THE TASK
Give back, unchanged, each line from the one containing "middle mcp: (322, 242)" through the last line of the entries below.

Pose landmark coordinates
%%

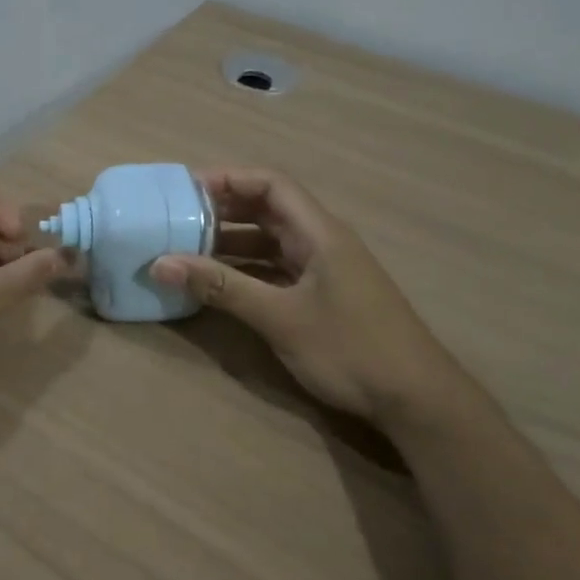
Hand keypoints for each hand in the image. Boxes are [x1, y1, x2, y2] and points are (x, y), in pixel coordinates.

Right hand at [151, 168, 465, 427]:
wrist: (417, 400)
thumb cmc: (351, 349)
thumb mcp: (279, 317)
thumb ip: (221, 288)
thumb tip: (161, 263)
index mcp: (320, 232)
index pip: (270, 184)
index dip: (228, 179)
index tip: (185, 189)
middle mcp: (322, 242)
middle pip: (268, 209)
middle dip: (223, 209)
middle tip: (177, 218)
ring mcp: (324, 270)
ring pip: (270, 241)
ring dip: (231, 242)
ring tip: (187, 249)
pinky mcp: (323, 296)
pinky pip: (276, 268)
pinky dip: (245, 269)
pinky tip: (217, 283)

%%

WRITTEN RESPONSE
middle mcp: (322, 242)
middle pip: (268, 209)
middle dip: (223, 209)
middle tip: (177, 218)
ring mcp: (324, 270)
ring pip: (270, 241)
ring dip: (231, 242)
ring tip: (187, 249)
pinky mcp: (323, 296)
pinky pip: (276, 268)
pinky dip: (245, 269)
pinky tip: (217, 283)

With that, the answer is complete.